Fix 4: Sliding Window vs Fixed Window

// Fixed window rate limiting has a "seam attack" vulnerability:
// Attacker makes 100 requests at 11:59:59 and 100 more at 12:00:01
// They've made 200 requests but never triggered the 100/minute limit

// ❌ Fixed window (vulnerable to seam attack):
const windowStart = Math.floor(Date.now() / 60000) * 60000  // Every minute
const key = `rl:${ip}:${windowStart}`
const count = await redis.incr(key)
await redis.expire(key, 60)

// ✅ Sliding window (no seam attack):
const WINDOW_MS = 60_000
const MAX_REQUESTS = 100

async function slidingWindowCheck(identifier: string): Promise<boolean> {
  const now = Date.now()
  const windowStart = now - WINDOW_MS
  const key = `rl_slide:${identifier}`

  const pipe = redis.pipeline()
  pipe.zremrangebyscore(key, 0, windowStart)  // Remove old entries
  pipe.zadd(key, now, `${now}-${Math.random()}`)  // Add current request
  pipe.zcard(key)  // Count in window
  pipe.expire(key, 120)  // TTL for cleanup

  const results = await pipe.exec()
  const count = results![2][1] as number

  return count <= MAX_REQUESTS
}

Fix 5: Business Logic Rate Limits

// Some limits should be based on business logic, not just request count
// Because each "request" may represent wildly different computational cost

// Example: file export
router.post('/api/export',
  requireAuth,
  async (req, res) => {
    const { startDate, endDate, includeAttachments } = req.body

    // Calculate estimated "cost" of this export
    const exportDays = (new Date(endDate) - new Date(startDate)) / (1000 * 60 * 60 * 24)
    const estimatedRows = exportDays * 1000  // Rough estimate
    const cost = Math.ceil(estimatedRows / 10000) * (includeAttachments ? 5 : 1)
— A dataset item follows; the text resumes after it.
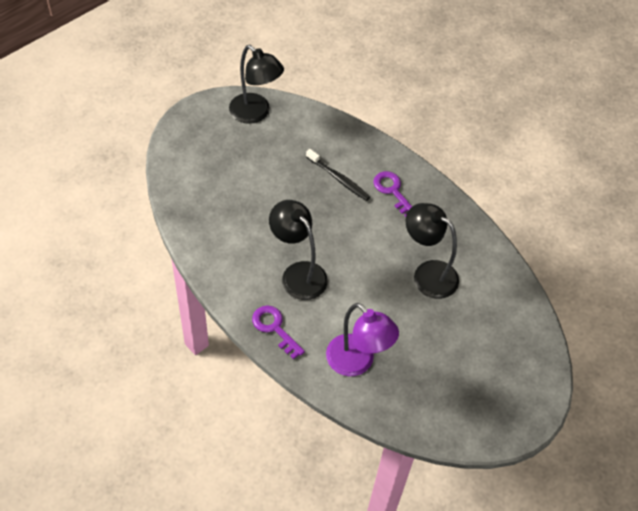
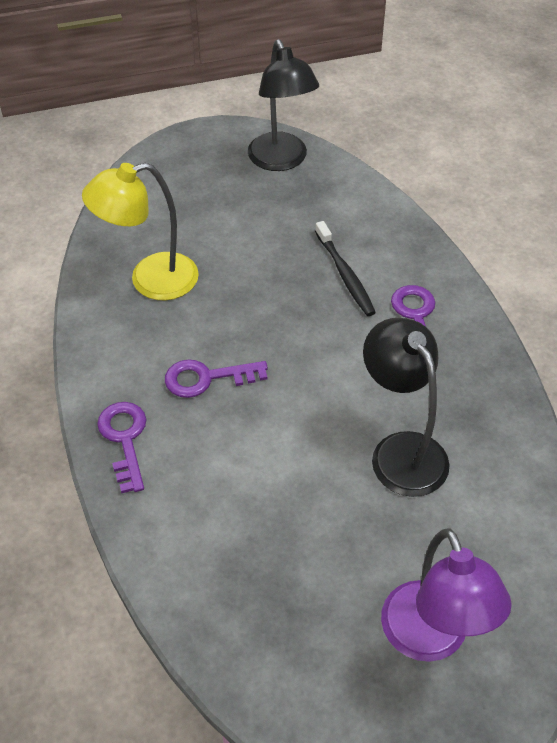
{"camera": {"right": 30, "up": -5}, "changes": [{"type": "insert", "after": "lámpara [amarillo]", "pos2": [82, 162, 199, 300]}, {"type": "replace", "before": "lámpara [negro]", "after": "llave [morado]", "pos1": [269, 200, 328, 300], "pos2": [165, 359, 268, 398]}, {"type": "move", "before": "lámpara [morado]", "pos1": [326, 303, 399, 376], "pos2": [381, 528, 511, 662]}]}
    // Check export credit (monthly budget of 100 credits)
    const creditResult = await checkQuota(req.user.id, 'export_credits', cost)
    if (!creditResult.allowed) {
      return res.status(429).json({
        error: `Export would cost ${cost} credits (${creditResult.remaining} remaining this month)`,
        upgradeUrl: '/pricing',
      })
    }

    // Proceed with export
    const jobId = await exportQueue.add({ userId: req.user.id, startDate, endDate, includeAttachments })
    res.json({ jobId })
  }
)

Multi-Dimensional Rate Limiting Checklist

  • ✅ Rate limiting by IP address (but not only IP)
  • ✅ Separate rate limits by authenticated user account
  • ✅ Device fingerprinting adds another dimension attackers can't easily rotate
  • ✅ IP extraction uses trusted proxy logic — can't be spoofed via X-Forwarded-For
  • ✅ Sliding window algorithm (no seam attack vulnerability)
  • ✅ Endpoint-specific limits for sensitive operations (login, signup, export)
  • ✅ Business logic rate limits where "requests" have variable cost
  • ✅ Rate limit headers returned so legitimate clients can back off gracefully

Conclusion

IP-only rate limiting is a speed bump for determined attackers. Effective rate limiting uses multiple dimensions that are difficult to rotate simultaneously: IP address, authenticated user account, and device fingerprint. The device fingerprint is the key insight — even when an attacker rotates through 1,000 IPs, their browser's JavaScript environment, header combination, and behavioral patterns often stay consistent. Combined with sliding window algorithms (no seam attacks), endpoint-specific limits for sensitive operations, and business-logic-based cost units for expensive endpoints, you create a rate limiting system that's genuinely difficult to bypass without looking expensive to try.